**Goal A**
Using the landlord and tenant Q&A, answer these:
(i) What does it say emails should not be used for?
(ii) If a month-to-month resident leaves without notice, until when can the owners charge?
(iii) What must the owners do to be allowed that charge?

**Reading passage**
▼
Landlord/Tenant Questions & Answers

Written by Apartment Management Magazine on . Posted in Blog

Ted Kimball, Esq.

1.  Question:  Are email communications between tenant and landlord admissible in court?

Answer:  Yes, emails can be admitted into evidence (if all rules of evidence are met), but emails should not be used to serve notices (other than as specifically allowed by law).

2.  Question:  When a month-to-month resident decides to vacate without any notice, do the owners have the right to charge for thirty days after the move-out to comply with their month-to-month agreement?

Answer:  Yes, you can charge up to the time the premises are relet or thirty days from the date of their departure, whichever occurs first, so long as you make diligent attempts to relet the property.

3.  Question:  Our tenant gave a Thirty Day Notice of Termination, intending to move out on the 10th of the next month.  Since the rent was due on the first of the month, can we require the tenant to have given thirty days’ notice on the first of the month?
▲
**Goal B**
Write out the entries between the lines holding "pose: elev=304.3 azim=159.2" and "Dot at: (241, 236)", inclusive, leaving the pictures out.

**Data lines**
▼
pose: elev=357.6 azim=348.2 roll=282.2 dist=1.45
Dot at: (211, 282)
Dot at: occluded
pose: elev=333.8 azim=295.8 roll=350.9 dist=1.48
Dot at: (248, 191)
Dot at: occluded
▲
▼
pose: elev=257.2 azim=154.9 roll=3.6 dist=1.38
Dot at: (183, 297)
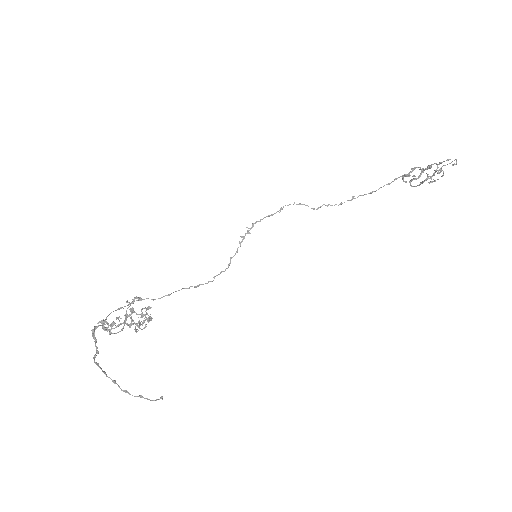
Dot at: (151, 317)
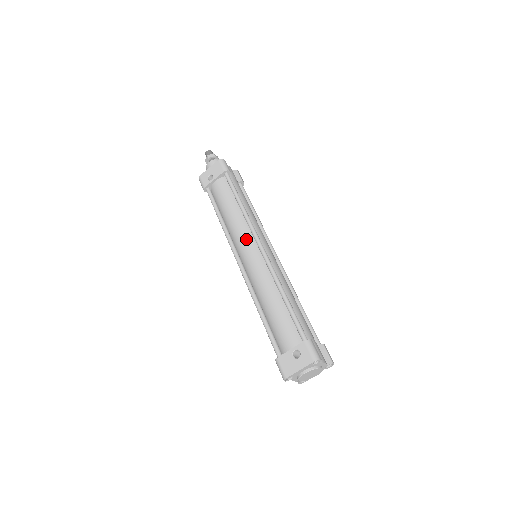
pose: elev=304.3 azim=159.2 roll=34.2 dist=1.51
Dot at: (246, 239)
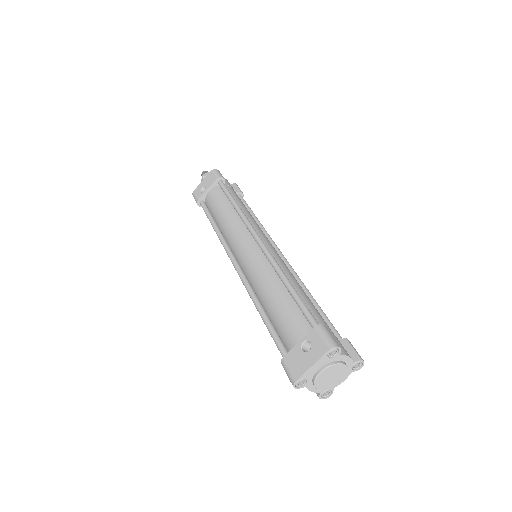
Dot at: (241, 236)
▲
▼
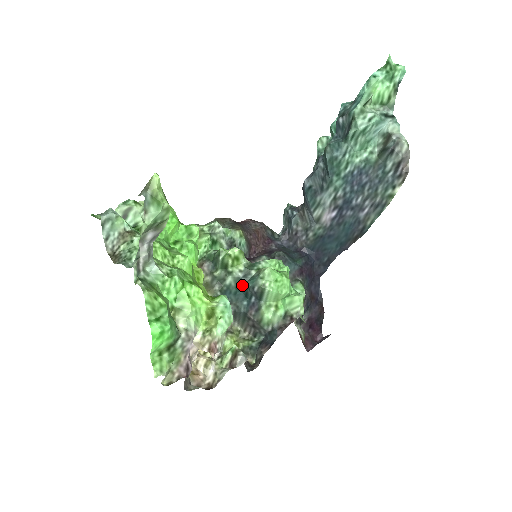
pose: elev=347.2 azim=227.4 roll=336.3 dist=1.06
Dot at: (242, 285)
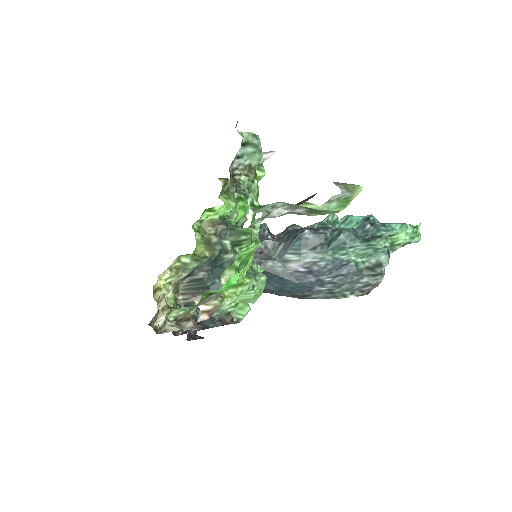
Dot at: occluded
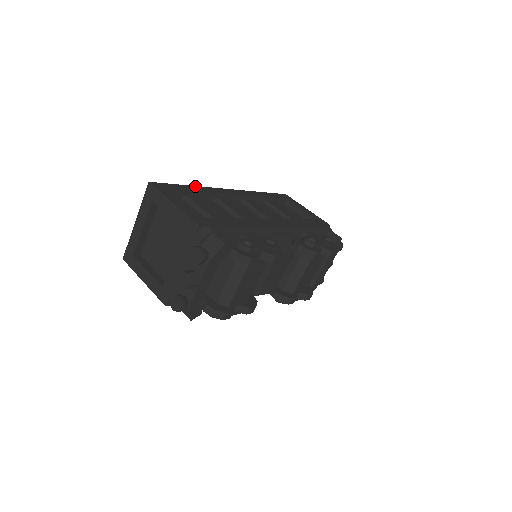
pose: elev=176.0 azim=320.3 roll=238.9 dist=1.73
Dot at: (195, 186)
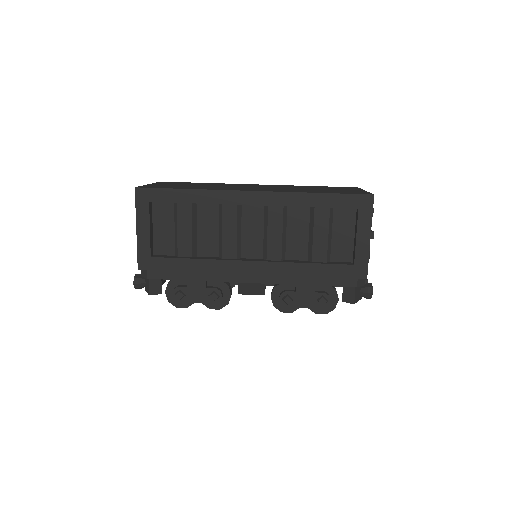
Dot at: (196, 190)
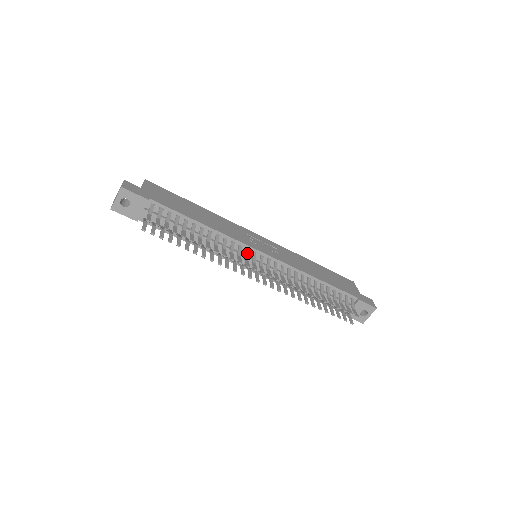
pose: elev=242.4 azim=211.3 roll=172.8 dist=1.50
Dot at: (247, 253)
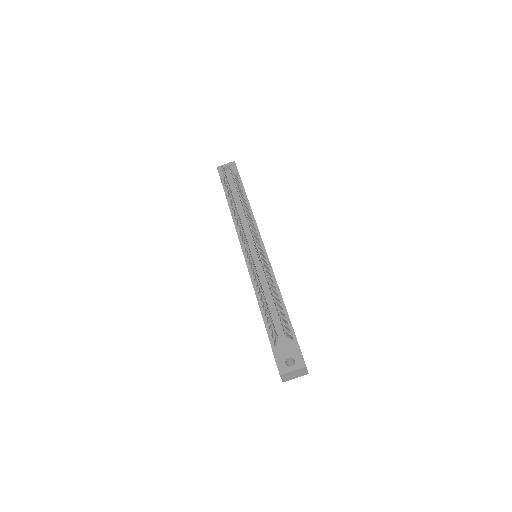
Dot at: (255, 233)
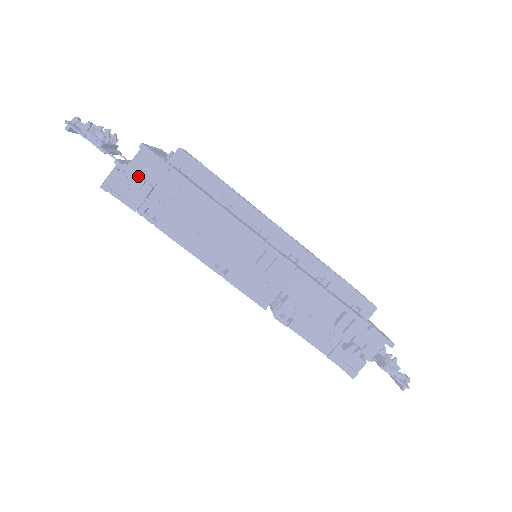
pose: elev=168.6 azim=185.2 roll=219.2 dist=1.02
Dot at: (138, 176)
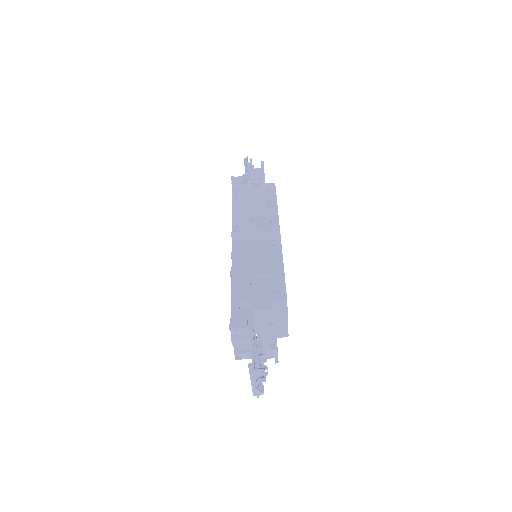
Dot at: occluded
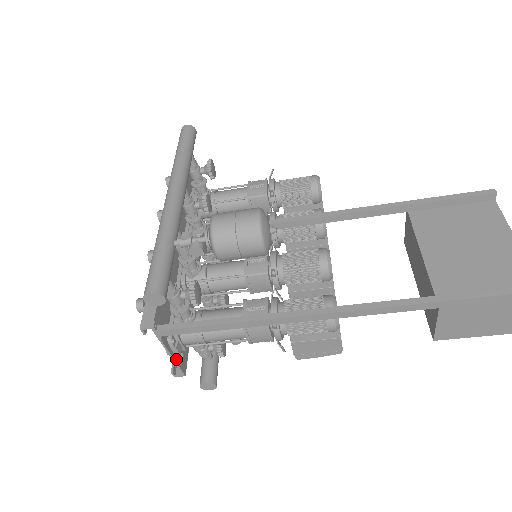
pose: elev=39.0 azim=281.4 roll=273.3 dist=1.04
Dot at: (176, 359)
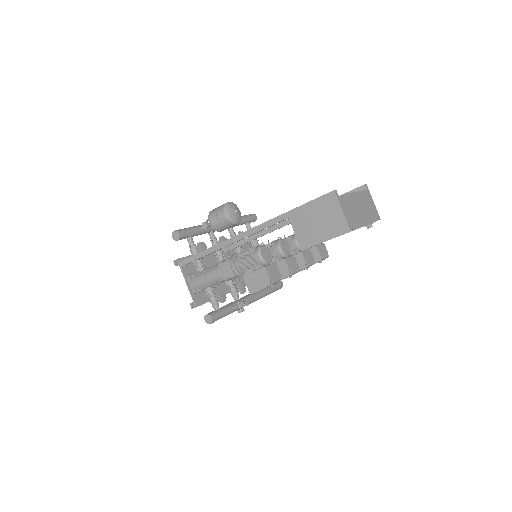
▲
**Written solution A**
(i) Emails should not be used to serve notices, other than as specifically allowed by law.
(ii) Up to the time the premises are relet or thirty days from the date of departure, whichever comes first.
(iii) They must make diligent attempts to relet the property.

**Written solution B**
pose: elev=304.3 azim=159.2 roll=34.2 dist=1.51
Dot at: (246, 239)
Dot at: (241, 236)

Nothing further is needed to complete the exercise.